(Stored data)

+++

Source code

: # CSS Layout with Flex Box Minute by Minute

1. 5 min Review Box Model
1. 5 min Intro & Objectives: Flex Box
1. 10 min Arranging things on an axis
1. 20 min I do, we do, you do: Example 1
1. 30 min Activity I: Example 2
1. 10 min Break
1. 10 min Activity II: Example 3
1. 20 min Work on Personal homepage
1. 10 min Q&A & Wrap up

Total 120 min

+++

## TASK ITEM
Your answer should be the records themselves, returned word for word.

## RESPONSE BELOW
Source code

: # CSS Layout with Flex Box Minute by Minute

1. 5 min Review Box Model
1. 5 min Intro & Objectives: Flex Box
1. 10 min Arranging things on an axis
1. 20 min I do, we do, you do: Example 1
1. 30 min Activity I: Example 2
1. 10 min Break
1. 10 min Activity II: Example 3
1. 20 min Work on Personal homepage
1. 10 min Q&A & Wrap up

Total 120 min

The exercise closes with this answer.